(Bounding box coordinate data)
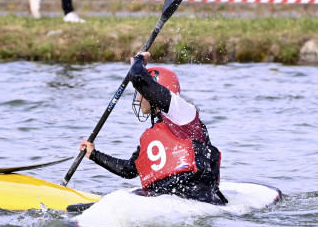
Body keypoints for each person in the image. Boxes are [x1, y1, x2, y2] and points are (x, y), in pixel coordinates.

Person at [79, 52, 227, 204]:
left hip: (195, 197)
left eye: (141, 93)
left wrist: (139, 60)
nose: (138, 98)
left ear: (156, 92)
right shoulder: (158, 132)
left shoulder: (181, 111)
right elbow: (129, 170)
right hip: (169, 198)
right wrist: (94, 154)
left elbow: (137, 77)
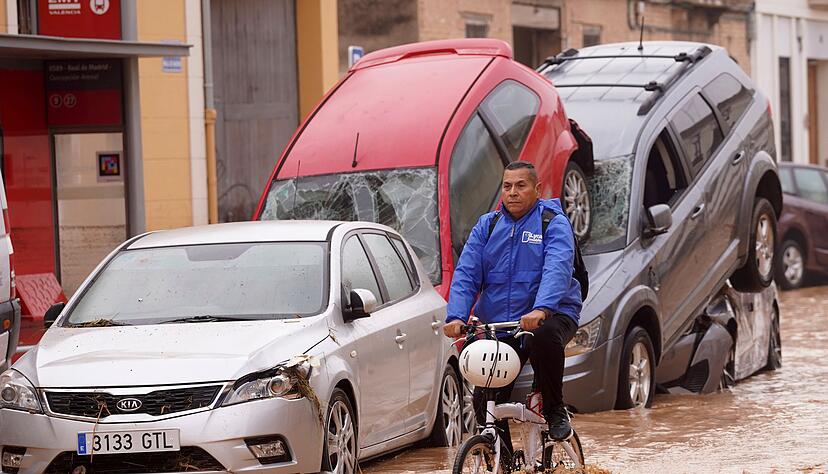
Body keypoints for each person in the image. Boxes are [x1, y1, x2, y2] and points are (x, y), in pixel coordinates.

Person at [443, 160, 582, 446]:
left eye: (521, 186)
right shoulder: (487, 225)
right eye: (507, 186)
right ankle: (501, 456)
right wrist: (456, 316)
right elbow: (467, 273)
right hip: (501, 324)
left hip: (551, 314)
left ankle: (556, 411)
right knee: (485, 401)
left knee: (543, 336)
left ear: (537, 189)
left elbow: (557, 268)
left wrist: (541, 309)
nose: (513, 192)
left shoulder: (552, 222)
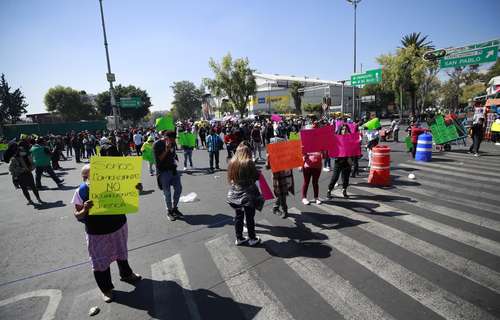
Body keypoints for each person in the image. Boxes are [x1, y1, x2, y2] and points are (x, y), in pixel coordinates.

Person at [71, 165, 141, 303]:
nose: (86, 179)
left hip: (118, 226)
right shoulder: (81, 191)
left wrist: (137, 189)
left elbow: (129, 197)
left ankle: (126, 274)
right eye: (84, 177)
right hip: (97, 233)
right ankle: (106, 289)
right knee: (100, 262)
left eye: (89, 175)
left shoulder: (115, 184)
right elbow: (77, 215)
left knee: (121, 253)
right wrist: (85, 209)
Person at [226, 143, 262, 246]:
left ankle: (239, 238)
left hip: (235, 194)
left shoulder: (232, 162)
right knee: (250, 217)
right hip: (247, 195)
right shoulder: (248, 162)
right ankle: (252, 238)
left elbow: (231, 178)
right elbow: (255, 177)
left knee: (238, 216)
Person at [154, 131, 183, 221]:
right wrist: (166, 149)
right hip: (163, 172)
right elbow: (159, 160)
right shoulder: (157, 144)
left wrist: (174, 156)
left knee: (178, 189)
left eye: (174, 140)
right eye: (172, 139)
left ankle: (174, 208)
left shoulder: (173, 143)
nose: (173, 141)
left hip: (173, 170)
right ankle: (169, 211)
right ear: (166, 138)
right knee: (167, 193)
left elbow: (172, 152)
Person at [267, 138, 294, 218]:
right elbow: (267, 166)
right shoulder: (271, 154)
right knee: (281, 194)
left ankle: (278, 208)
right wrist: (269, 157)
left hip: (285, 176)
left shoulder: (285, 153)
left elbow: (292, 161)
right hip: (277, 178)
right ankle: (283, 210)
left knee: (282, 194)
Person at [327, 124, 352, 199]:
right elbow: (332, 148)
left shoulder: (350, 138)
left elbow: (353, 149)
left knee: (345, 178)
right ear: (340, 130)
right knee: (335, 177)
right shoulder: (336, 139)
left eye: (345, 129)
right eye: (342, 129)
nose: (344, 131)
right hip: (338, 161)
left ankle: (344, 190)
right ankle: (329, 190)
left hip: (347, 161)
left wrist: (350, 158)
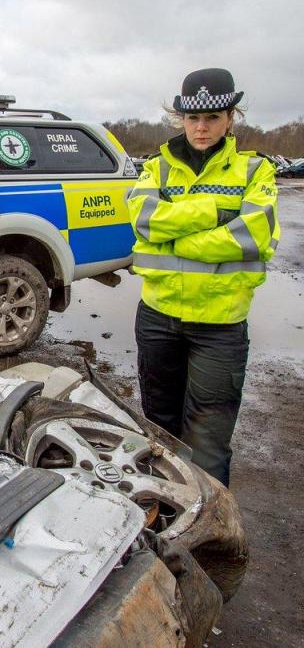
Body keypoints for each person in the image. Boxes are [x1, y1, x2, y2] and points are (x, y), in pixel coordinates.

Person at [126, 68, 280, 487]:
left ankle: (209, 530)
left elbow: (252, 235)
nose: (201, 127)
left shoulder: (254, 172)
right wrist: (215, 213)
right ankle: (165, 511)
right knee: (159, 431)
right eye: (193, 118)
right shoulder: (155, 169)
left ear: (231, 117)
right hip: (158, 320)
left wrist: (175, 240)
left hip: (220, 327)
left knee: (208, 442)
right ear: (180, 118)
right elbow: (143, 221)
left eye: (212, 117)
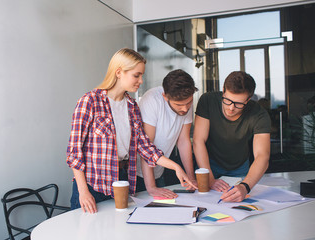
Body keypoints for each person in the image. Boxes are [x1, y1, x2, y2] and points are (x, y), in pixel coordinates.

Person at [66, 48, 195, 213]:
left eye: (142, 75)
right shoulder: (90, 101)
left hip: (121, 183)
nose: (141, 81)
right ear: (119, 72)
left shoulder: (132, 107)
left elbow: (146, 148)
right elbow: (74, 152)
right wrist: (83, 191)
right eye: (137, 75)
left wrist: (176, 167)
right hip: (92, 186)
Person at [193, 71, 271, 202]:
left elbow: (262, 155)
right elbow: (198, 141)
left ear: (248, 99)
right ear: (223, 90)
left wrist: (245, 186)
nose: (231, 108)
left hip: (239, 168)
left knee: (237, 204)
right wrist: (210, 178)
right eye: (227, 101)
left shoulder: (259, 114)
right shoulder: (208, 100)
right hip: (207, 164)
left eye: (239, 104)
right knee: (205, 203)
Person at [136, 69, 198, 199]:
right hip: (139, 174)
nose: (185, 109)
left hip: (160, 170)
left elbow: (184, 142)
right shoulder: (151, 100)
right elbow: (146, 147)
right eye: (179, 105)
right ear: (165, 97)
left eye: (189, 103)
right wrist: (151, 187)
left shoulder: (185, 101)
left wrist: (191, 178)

» Work item: Within the entries above, how many lines contain "nose"? Respond with the number only.

» Expected answer: 9